Multi-frame change data
BEGIN
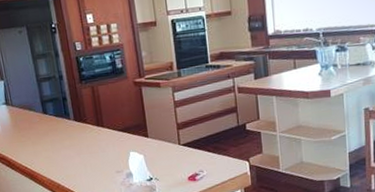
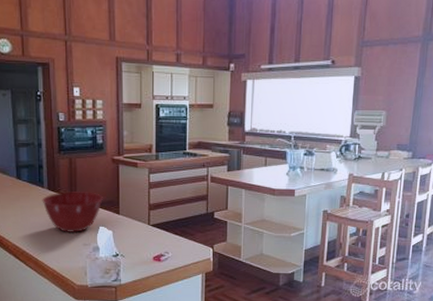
mixing bowl: none [70,118,130,162] -> present [42,191,103,232]

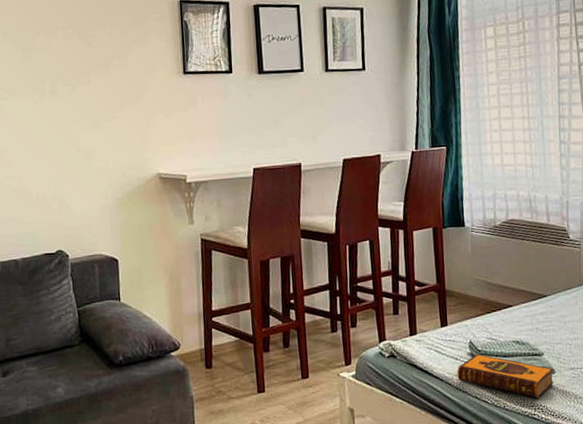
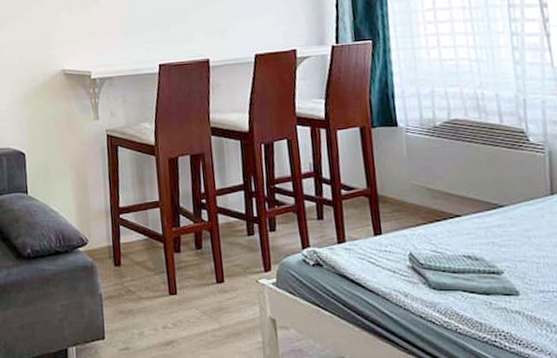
hardback book: present [457,353,554,399] -> none [395,267,518,323]

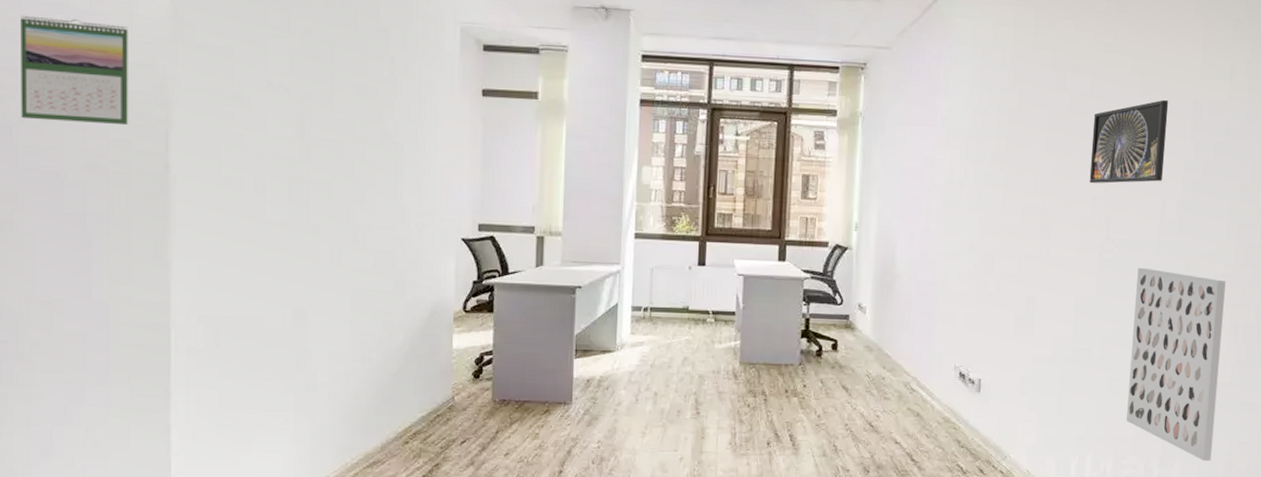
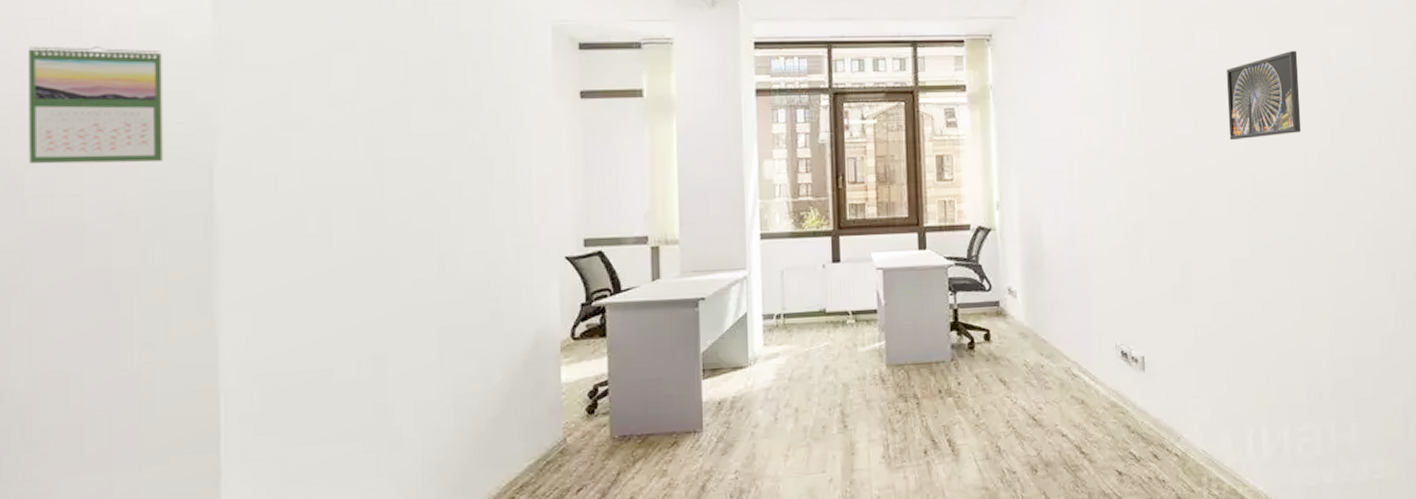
wall art: present [1126,267,1226,461] -> none [1289,222,1387,419]

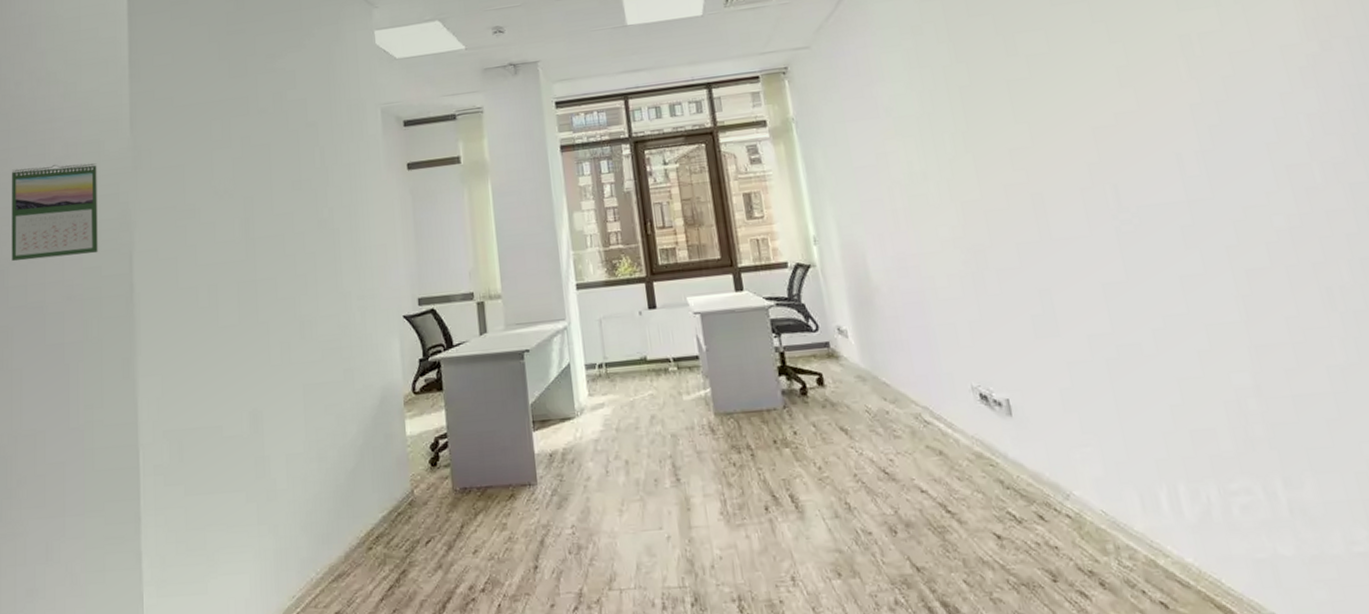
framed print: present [1226,50,1302,141] -> none [1060,41,1169,149]

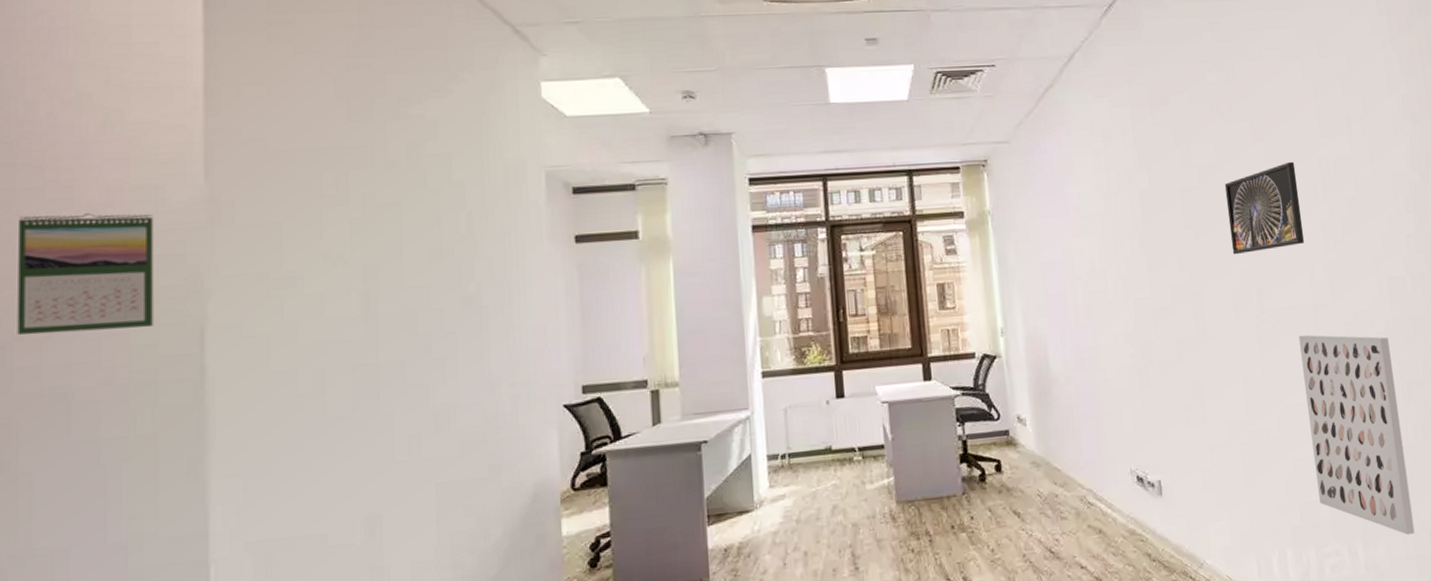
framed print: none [1060,41,1169,149] -> present [1224,161,1305,255]
wall art: none [1171,235,1358,474] -> present [1299,334,1415,535]

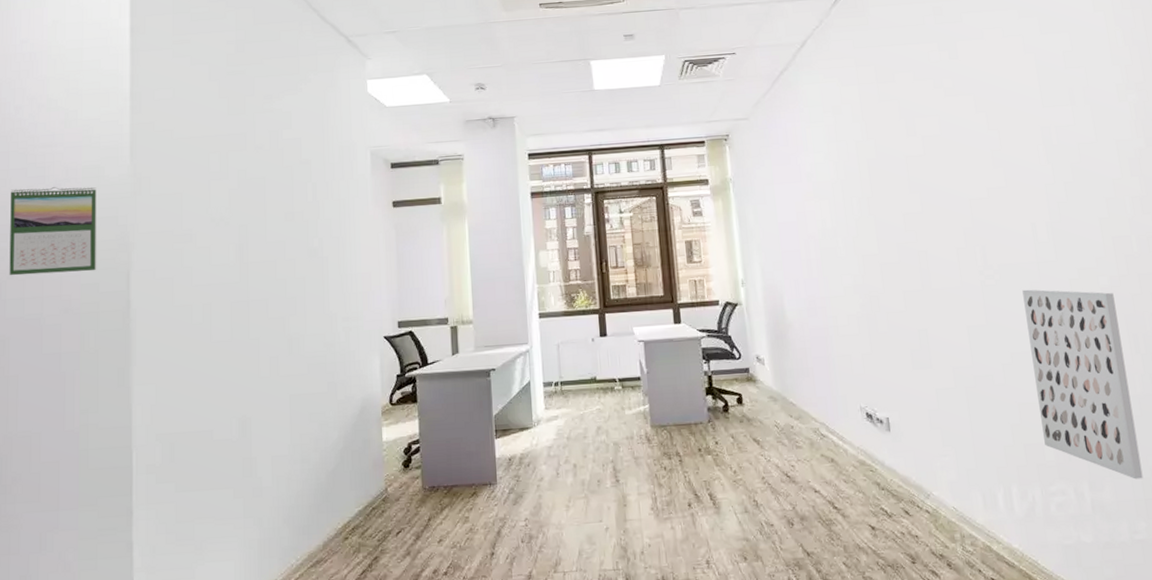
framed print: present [1224,161,1305,255] -> none [948,130,1028,216]

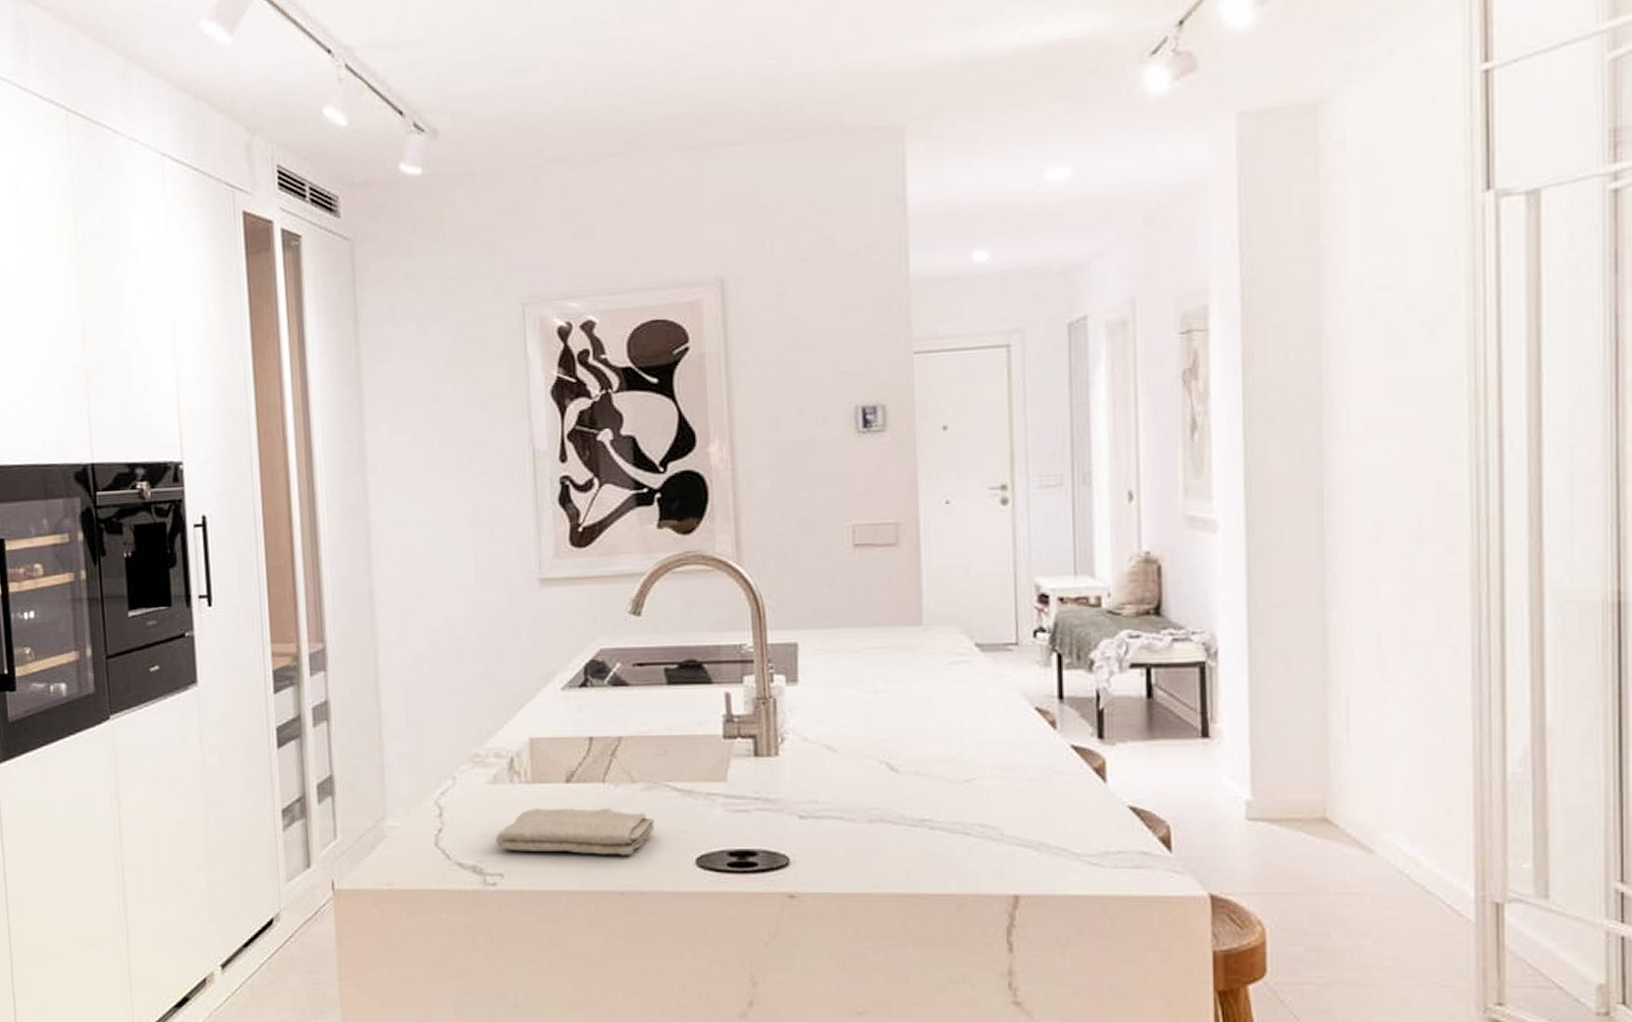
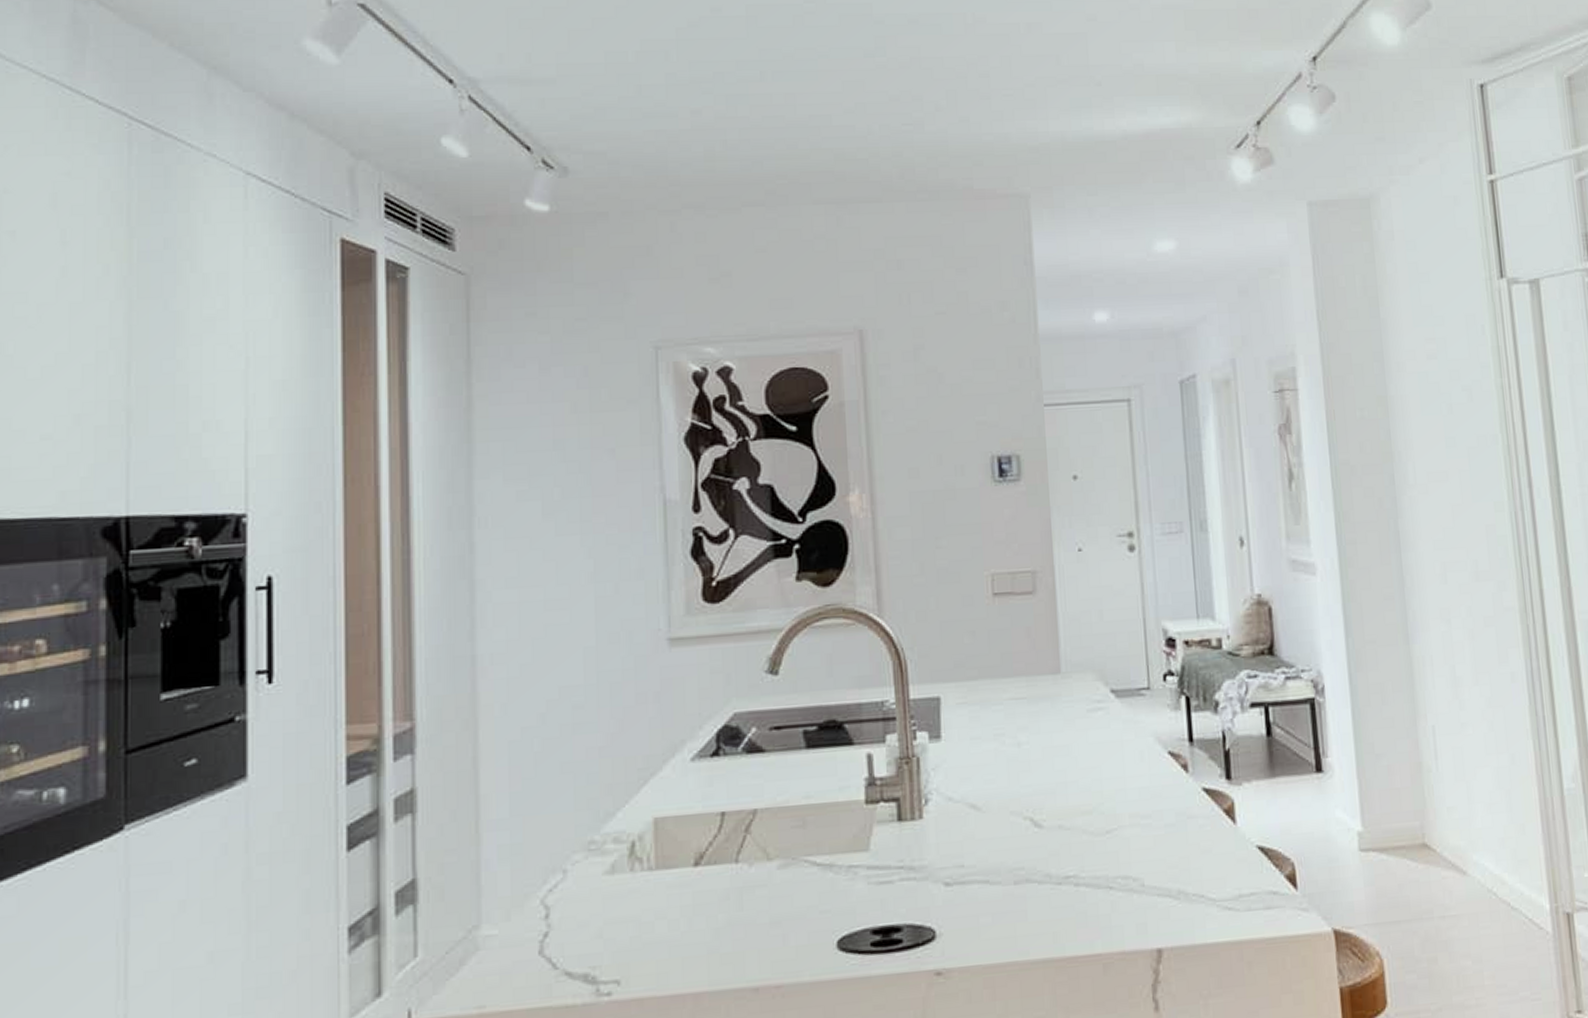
washcloth: present [495,808,655,856] -> none [611,891,792,952]

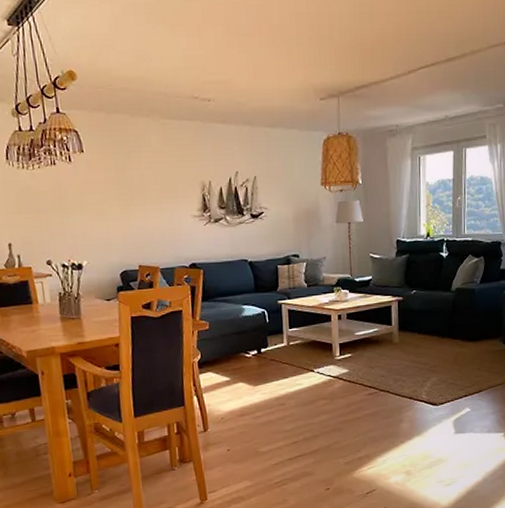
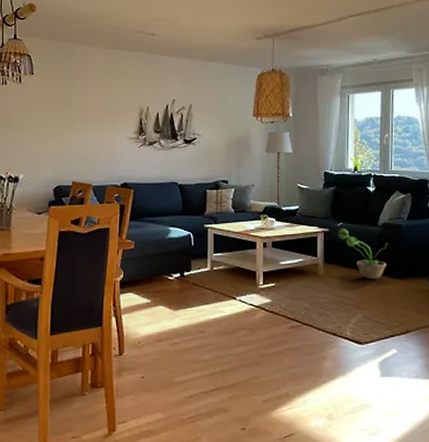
decorative plant: none [411,295,461,344] -> present [337,228,388,280]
END
**Task instructions:**
Output exactly the lines from the one that has "framed print: present [1226,50,1302,141]" through the end of the data. Do not include pictures.

**Task solution:**
framed print: present [1226,50,1302,141] -> none [1060,41,1169,149]

framed print: none [1060,41,1169,149] -> present [1224,161,1305,255]
wall art: none [1171,235,1358,474] -> present [1299,334,1415,535]

framed print: present [1224,161,1305,255] -> none [948,130,1028,216]

washcloth: present [495,808,655,856] -> none [611,891,792,952]

decorative plant: none [411,295,461,344] -> present [337,228,388,280]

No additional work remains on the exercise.